-Elige una palabra de seguridad-, Vladya finalmente habló en un tono resignado, con los hombros caídos en derrota.
La cámara se quedó en silencio, todos los ojos se volvieron hacia él.
-Si vas a hacer esto, necesitarás una palabra de seguridad. Estaré afuera. Si la dices, si la gritas, entraré y te sacaré de su agarre, sin importar qué.
Emeriel soltó un grito agudo y doloroso.
Daemonikai le había hecho algo, pero nadie podía ver qué.
Aun así, ella lo miraba fijamente, acariciando su mejilla con una mano temblorosa. -Está bien, querido.- Su voz era suave, llena de amor. -Estoy aquí. Soy toda tuya.
Aekeira negó vehementemente con la cabeza, sus hombros temblando con sollozos. -Em, ¡por favor!
-Keira. Esa es mi palabra de seguridad-, dijo Emeriel, manteniendo su atención en él. -Prométeme que no entrarás, no importa lo que escuches. Prométeme que no entrarás a menos que use la palabra de seguridad.
Un músculo se contrajo en la mandíbula de Vladya. -Lo prometo.
Daemonikai se transformó completamente en su forma bestial, su erección enorme y lista, brillando con preseminal. Levantó a Emeriel, lanzándola a la cama, y su cuerpo masivo la siguió instantáneamente.

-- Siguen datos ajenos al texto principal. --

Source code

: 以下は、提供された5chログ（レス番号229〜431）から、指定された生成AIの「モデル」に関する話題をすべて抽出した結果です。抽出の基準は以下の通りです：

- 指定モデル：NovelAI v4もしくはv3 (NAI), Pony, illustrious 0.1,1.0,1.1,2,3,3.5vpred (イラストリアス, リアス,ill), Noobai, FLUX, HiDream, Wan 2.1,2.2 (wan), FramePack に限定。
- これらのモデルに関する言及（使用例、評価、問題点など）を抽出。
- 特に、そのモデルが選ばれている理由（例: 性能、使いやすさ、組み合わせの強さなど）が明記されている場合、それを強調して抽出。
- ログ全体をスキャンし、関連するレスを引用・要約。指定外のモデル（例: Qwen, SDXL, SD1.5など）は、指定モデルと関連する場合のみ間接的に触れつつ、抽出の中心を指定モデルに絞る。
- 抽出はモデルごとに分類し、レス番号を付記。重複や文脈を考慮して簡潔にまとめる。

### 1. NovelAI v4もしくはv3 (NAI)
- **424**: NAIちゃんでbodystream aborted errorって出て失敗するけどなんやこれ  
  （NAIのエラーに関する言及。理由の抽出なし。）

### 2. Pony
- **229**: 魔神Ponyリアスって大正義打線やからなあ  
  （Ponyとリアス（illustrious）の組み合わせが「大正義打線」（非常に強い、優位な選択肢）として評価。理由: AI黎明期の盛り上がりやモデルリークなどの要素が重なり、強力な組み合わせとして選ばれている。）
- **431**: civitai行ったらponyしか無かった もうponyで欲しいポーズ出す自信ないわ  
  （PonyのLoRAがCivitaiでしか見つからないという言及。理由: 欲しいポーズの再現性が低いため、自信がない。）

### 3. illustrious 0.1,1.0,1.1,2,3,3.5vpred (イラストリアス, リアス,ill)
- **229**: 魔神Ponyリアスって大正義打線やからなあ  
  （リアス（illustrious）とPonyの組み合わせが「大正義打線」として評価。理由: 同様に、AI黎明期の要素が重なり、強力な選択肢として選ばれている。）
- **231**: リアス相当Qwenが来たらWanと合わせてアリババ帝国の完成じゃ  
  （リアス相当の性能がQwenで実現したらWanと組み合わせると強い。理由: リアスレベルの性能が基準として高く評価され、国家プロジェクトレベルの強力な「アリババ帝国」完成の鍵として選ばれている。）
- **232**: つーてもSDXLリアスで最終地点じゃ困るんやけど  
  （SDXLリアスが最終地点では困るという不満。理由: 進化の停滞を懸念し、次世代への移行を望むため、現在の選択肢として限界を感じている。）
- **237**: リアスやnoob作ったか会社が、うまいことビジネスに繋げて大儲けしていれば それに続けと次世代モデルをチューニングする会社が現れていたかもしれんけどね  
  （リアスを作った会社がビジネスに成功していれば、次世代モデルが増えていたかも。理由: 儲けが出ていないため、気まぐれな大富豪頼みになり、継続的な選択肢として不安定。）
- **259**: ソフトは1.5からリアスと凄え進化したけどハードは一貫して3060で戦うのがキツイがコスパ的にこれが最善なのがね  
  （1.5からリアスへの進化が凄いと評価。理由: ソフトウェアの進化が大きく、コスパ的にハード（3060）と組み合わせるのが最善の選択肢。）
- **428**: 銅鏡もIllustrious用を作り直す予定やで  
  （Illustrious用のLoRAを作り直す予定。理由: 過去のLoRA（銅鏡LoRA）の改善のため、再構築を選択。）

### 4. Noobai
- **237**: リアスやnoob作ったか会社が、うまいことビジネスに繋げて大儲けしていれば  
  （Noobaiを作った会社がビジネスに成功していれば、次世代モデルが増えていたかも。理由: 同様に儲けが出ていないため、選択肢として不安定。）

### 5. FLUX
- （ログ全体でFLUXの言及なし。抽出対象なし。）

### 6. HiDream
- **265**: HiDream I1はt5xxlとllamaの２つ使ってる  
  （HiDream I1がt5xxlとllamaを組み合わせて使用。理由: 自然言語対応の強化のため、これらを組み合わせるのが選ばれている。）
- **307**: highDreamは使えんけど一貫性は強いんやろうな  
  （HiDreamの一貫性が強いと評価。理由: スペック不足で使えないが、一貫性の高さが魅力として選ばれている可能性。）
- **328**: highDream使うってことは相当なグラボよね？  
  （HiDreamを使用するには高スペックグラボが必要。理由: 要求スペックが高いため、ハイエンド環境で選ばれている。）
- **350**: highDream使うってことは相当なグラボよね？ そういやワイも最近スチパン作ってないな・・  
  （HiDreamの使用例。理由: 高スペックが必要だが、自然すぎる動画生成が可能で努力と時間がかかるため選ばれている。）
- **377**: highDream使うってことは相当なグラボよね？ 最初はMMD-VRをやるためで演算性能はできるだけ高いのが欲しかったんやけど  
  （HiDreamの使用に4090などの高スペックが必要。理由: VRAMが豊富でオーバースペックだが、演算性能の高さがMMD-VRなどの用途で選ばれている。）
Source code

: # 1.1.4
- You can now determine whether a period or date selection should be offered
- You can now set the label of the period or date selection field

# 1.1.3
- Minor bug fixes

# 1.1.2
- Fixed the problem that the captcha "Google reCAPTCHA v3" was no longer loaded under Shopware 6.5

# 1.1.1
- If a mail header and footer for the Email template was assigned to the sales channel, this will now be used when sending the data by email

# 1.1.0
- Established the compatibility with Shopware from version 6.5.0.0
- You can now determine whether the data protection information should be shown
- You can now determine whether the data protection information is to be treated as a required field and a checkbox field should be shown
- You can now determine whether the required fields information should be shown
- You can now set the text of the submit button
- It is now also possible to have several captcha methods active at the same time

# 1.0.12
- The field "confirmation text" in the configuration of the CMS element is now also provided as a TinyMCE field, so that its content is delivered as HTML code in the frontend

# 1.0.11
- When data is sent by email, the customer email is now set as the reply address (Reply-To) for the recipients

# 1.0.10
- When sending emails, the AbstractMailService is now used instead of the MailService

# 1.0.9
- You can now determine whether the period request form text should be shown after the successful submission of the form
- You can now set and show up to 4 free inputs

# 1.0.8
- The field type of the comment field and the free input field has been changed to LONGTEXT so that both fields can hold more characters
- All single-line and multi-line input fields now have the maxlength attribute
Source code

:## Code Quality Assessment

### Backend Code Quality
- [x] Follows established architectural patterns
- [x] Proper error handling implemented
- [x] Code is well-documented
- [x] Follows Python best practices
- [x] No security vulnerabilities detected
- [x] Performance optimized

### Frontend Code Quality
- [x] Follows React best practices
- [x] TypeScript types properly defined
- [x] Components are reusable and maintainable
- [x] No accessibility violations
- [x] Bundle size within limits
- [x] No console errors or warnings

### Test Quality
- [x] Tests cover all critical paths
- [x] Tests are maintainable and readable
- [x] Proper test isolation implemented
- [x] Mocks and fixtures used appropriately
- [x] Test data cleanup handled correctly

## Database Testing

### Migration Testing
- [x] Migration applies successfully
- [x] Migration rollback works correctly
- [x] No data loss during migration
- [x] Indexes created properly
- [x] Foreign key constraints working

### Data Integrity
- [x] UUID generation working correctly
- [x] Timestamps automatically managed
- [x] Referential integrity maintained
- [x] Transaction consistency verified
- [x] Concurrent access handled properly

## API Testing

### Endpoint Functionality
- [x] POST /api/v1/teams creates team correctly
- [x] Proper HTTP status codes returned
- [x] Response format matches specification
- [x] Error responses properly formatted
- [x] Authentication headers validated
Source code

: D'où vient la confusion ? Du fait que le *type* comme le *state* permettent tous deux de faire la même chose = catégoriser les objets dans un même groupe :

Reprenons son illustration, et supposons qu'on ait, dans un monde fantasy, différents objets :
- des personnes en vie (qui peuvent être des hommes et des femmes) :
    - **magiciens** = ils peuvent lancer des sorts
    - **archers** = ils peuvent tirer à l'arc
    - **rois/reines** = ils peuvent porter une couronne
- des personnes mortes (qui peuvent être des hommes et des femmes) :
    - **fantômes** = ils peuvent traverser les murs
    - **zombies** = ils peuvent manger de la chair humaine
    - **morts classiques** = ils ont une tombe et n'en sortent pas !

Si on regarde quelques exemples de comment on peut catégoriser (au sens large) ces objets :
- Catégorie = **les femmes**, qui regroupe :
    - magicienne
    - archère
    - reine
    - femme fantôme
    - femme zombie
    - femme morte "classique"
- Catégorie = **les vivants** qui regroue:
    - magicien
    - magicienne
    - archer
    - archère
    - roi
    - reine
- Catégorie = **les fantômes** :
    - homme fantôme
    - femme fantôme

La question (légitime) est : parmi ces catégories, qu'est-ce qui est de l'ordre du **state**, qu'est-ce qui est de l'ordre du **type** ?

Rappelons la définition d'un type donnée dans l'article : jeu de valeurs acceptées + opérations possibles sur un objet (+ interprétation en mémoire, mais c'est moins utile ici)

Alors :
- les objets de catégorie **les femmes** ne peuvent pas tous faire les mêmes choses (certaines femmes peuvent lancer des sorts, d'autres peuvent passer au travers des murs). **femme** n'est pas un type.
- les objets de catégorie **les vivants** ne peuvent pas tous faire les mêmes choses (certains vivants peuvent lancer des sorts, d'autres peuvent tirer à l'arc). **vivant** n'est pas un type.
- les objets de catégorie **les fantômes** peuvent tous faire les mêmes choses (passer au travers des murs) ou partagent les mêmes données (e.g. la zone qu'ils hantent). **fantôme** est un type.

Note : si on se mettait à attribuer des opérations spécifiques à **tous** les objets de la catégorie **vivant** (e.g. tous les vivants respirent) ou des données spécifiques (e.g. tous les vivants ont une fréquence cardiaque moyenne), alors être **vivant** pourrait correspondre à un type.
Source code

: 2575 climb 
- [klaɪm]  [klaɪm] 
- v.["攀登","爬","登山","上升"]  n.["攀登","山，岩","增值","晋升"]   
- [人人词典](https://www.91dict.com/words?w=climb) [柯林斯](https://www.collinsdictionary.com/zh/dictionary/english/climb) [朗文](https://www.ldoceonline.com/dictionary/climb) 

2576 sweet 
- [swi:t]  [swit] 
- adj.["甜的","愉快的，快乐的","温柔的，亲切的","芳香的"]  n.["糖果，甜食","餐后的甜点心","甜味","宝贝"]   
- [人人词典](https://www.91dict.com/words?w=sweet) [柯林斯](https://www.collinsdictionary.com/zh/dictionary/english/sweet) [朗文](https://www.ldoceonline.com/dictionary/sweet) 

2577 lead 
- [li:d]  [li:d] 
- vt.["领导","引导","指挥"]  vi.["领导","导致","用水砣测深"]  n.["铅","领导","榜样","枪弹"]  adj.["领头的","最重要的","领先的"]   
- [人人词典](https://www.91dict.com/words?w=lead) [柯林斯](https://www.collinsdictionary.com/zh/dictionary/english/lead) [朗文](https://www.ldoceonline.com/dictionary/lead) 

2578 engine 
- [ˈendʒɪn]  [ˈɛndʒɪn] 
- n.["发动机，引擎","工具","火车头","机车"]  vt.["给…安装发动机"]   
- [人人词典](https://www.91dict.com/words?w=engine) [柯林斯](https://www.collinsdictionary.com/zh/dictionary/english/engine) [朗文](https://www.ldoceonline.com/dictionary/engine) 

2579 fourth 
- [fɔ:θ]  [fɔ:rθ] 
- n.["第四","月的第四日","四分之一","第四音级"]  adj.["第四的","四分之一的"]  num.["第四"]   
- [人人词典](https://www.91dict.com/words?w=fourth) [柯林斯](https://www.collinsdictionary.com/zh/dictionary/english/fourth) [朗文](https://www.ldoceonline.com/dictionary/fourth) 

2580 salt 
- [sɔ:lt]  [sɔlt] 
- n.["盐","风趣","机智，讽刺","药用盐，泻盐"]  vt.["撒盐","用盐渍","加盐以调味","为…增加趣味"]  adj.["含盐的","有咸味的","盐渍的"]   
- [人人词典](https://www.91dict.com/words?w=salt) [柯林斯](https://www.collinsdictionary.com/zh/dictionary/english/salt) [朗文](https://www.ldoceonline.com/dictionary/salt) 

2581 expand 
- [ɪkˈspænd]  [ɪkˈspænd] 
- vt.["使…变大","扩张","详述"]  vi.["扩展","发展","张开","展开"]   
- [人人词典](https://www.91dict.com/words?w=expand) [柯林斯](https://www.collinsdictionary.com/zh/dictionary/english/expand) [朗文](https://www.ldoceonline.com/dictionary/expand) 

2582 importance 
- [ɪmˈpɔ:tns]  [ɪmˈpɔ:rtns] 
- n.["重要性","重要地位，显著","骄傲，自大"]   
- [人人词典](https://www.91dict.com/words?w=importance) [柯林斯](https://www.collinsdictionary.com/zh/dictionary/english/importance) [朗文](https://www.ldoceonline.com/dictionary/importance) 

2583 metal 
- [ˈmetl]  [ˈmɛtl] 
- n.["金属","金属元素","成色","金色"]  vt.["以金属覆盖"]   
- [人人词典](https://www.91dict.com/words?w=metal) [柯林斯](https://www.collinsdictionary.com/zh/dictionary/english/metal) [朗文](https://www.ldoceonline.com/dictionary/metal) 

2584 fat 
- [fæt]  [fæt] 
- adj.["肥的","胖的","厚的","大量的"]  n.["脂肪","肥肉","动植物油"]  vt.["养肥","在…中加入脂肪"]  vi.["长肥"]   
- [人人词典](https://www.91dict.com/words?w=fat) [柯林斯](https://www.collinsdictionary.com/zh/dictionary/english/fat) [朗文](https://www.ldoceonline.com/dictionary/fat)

Vladya se acercó a la puerta y la cerró firmemente detrás de él.
Aekeira enloqueció, lanzándose hacia él. -¡No, no, no, no! ¿Qué estás haciendo!? ¡Necesito llegar a mi hermana!
Vladya mantuvo sus emociones bajo control, respondiendo con calma. -Él ya está en forma bestial, Aekeira. Ha comenzado, no podemos hacer nada en este punto.
-¡No puedes, y se llaman a ustedes mismos gobernantes!?- Aekeira gritó. Apartándose de él, se volvió para enfrentarlos a todos. -¡Se llaman poderosos!?
Ottai intentó alcanzarla. -Aekeira—
Alejándose de su alcance, se enfrentó nuevamente a Vladya. -¡No puedes entrar y salvar a una chica de un hombre!? ¡Mi hermana está en grave peligro y—- lo empujó con fuerza, -¡Muévete, lo haré yo misma!
Él no se movió ni un centímetro.
-¡Quítate de mi camino!- Gritó, golpeando su pecho con los puños. -Muévete antes de que empiece—
Emeriel gritó.
Era un tono tan agudo, tan dolorosamente fuerte... era desgarrador.
Aekeira se puso pálida como un fantasma.
Otro grito se elevó de nuevo, tan penetrante y crudo como el primero.
La ira huyó de su ser, reemplazada por un dolor tan visible que retorció el corazón de Vladya.
Sus rodillas golpearon el suelo. -P-Por favor, Vlad.- Frotando sus manos desesperadamente. -H-Haré lo que quieras, solo haz que él p-pare.
El pecho de Vladya se hizo aún más pesado. Era el pasado repitiéndose, cuando la bestia montaba a su hermana y ella no podía hacer nada para detenerlo.
-P-Por favor, ¿eh? Hazlo por mí.- Aekeira parecía tan esperanzada, su rostro mojado de lágrimas y sudor.
Vladya se dio la vuelta. -Zaiper, dispersa a la gente y cierra Blackstone. Sin visitantes hasta nuevo aviso.- Hizo una pausa. -Ottai, lleva a Aekeira lejos.
-¿Qué!? ¡No!- Gritó Aekeira, mirándolo con absoluta traición en sus ojos llenos de lágrimas. -¡No, no puedes hacer eso!
-¿Debería hacerla dormir?- Ottai le preguntó en voz baja, con el rostro sombrío. -No puede estar despierta para esto.
Dentro, Emeriel volvió a gritar, y Vladya, incluso en su estado sin alma, sintió su dolor como una daga en el corazón.
-Sí-, respondió.
Ottai avanzó, levantando a la contorsionada Aekeira en sus brazos mientras ella pataleaba y gritaba.
-¡No! ¡Déjame bajar! ¡¿Cómo pudiste hacerme esto, Vladya!?- lloró mientras Ottai la llevaba por el pasillo. Su voz se hizo distante, desvaneciéndose en silencio.
Ahora solo, la mano de Vladya se apretó en el pomo de la puerta mientras otro grito ensordecedor resonaba en el aire.